Nuova tecnica per verificare l’inquinamento causato dal minerale allo stato gassoso. La ricerca individua una nuova metodologia per la salvaguardia ambientale e la protezione della salute con l’uso di un drone. Pubblicazione su Chemosphere, a cura dell’Università di Firenze e dell’Istituto di geoscienze e georisorse del Consiglio nazionale delle ricerche, con il sostegno dell’Unione dei Comuni Amiata-Val d’Orcia e la partecipazione di un’azienda leader in ambito droni
Roma, 9 dicembre 2021 – Il mercurio è riconosciuto dall’Organizzazione mondiale della sanità come un inquinante globale. Per questo il suo utilizzo è stato sottoposto a limitazioni, soprattutto in Europa. A livello mondiale se ne fa ancora largo uso in alcune attività industriali.
Le emissioni di mercurio in forma gassosa possono derivare da tante sorgenti, come l’attività estrattiva, l’uso del carbone come combustibile o anche il passaggio del metallo dalla fase liquida a quella gassosa con l’aumento della temperatura. Il problema principale è dato dal fatto che le quantità di mercurio rilasciate nell’ambiente possono continuare a circolare fino a due anni; una prima regolamentazione delle emissioni a livello mondiale è stata fissata nella Convenzione di Minamata, entrata in vigore nel 2017.
Un aiuto per monitorare l’inquinamento ambientale da mercurio viene ora dalla ricerca. Il Dipartimento di scienze della terra dell’Università di Firenze e l’Istituto di geoscienze e georisorse del Consiglio nazionale delle ricerche (Cnr-Igg) hanno presentato, sulla rivista Chemosphere, i risultati dell’utilizzo combinato di un rilevatore del mercurio gassoso elementare nell’atmosfera e di un drone. Il lavoro è stato commissionato dall’Unione dei Comuni Amiata-Val d’Orcia e vi ha partecipato l’azienda Drone Arezzo S.r.l..

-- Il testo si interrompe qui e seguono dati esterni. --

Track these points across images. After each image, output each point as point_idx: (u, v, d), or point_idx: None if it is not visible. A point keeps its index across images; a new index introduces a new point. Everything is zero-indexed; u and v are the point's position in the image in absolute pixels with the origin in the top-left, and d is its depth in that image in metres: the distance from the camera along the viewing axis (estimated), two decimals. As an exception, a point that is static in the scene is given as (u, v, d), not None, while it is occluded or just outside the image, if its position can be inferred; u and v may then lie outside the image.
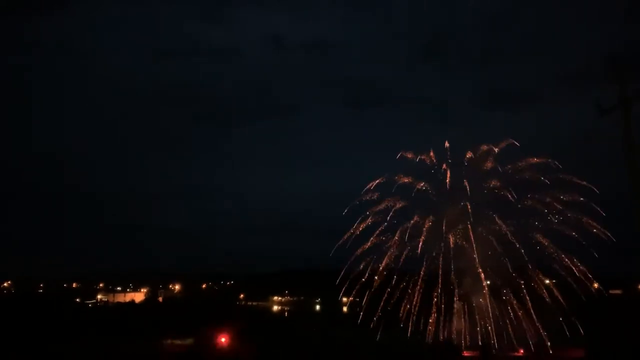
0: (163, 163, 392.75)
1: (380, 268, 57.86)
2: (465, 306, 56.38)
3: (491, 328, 53.93)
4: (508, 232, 53.72)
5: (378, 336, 57.92)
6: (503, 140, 57.28)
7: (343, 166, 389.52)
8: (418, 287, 56.35)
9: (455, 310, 56.06)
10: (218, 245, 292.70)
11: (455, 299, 56.00)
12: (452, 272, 55.43)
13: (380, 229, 58.02)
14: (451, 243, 56.23)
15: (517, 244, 53.33)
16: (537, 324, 52.46)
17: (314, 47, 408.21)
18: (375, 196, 58.31)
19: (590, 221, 52.91)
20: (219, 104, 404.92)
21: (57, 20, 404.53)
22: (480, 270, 54.15)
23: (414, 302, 56.45)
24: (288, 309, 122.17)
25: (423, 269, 56.72)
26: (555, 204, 54.14)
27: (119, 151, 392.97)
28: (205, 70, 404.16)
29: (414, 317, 56.50)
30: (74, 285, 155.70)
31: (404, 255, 57.29)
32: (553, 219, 54.05)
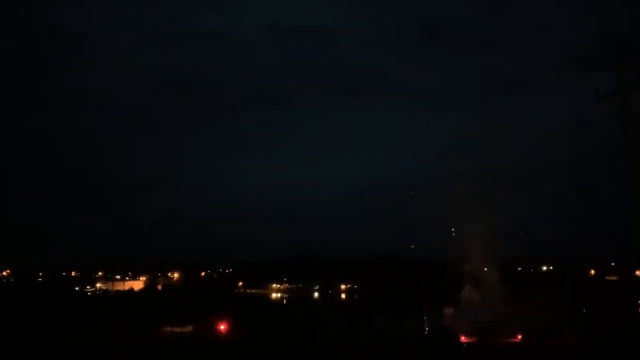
0: (160, 150, 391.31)
1: (381, 254, 58.26)
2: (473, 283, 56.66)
3: (489, 313, 54.30)
4: (509, 219, 54.10)
5: (375, 322, 58.31)
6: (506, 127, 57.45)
7: (342, 154, 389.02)
8: (420, 272, 56.78)
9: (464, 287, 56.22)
10: (216, 233, 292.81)
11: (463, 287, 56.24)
12: (457, 257, 55.77)
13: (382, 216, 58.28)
14: (455, 229, 56.50)
15: (516, 230, 53.70)
16: (535, 310, 52.83)
17: (312, 34, 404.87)
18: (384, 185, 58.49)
19: (586, 208, 53.19)
20: (215, 91, 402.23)
21: (48, 6, 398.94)
22: (482, 255, 54.48)
23: (415, 287, 56.91)
24: (287, 296, 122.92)
25: (426, 254, 57.13)
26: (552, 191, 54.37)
27: (114, 138, 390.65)
28: (201, 58, 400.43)
29: (415, 303, 56.92)
30: (73, 273, 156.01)
31: (408, 242, 57.64)
32: (550, 206, 54.39)
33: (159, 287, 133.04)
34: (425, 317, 57.23)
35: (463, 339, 55.43)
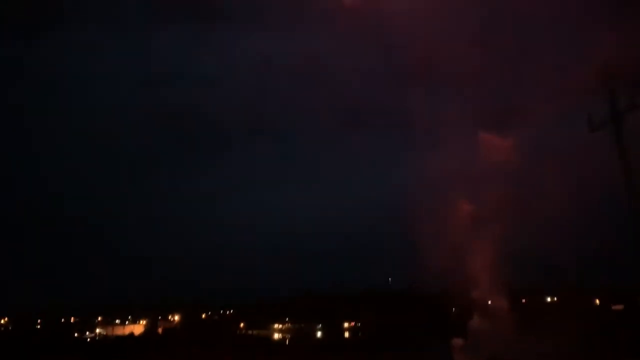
0: (153, 189, 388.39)
1: (383, 289, 57.97)
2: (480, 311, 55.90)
3: (499, 345, 53.54)
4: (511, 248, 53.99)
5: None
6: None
7: (338, 189, 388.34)
8: (424, 304, 56.29)
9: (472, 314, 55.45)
10: (215, 273, 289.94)
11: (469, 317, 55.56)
12: (461, 288, 55.28)
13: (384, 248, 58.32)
14: (458, 259, 56.16)
15: (519, 260, 53.57)
16: (544, 341, 52.25)
17: (305, 67, 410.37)
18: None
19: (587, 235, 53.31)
20: (212, 128, 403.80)
21: (37, 47, 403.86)
22: (488, 286, 54.06)
23: (420, 321, 56.33)
24: (289, 336, 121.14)
25: (430, 285, 56.72)
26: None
27: (104, 177, 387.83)
28: (197, 96, 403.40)
29: (421, 337, 56.22)
30: (72, 319, 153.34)
31: (412, 275, 57.42)
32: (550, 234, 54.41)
33: (160, 330, 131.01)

Come siti di prova sono stati selezionati l’ex area mineraria di Abbadia San Salvatore (sul Monte Amiata), dove fino all’inizio degli anni ‘80 si estraeva il mercurio a partire dal cinabro, e le aree urbane circostanti.
“Abbiamo utilizzato un detector associato ad un veicolo aereo senza pilota, capace di trasportare un peso fino a 20 kg. Abbiamo ottenuto, così, misurazioni sia orizzontali che verticali, che ci hanno permesso di rappresentare la distribuzione tridimensionale del mercurio gassoso in atmosfera fino a 60 m dal suolo”, spiegano Orlando Vaselli, docente di geochimica e vulcanologia dell’Università di Firenze, e Jacopo Cabassi, ricercatore del Cnr-Igg.
Il sistema è stato ottimizzato attraverso la sincronizzazione dei dati del detector e del drone. È stato utilizzato un tubo di campionamento verticale, alto 1,20 m, collegato al rilevatore per evitare l’effetto delle forti correnti d’aria e delle turbolenze generate dal movimento del drone, che viene alimentato da batterie per evitare il rilascio di gas di scarico. La metodologia sfrutta la capacità del drone di atterrare in piccoli spazi e fermarsi ad altitudini selezionate: le rappresentazioni grafiche risultanti hanno fornito quasi in tempo reale un’immagine 3D realistica della distribuzione del mercurio gassoso.
“Questo approccio innovativo è in grado di superare i limiti dei metodi di misura classici, come le stazioni di misura fisse (che non possono tenere conto della variabilità spaziale del mercurio gassoso) o i campionatori passivi, che non forniscono indicazioni su variazioni repentine di concentrazione in brevi periodi”, concludono Vaselli e Cabassi.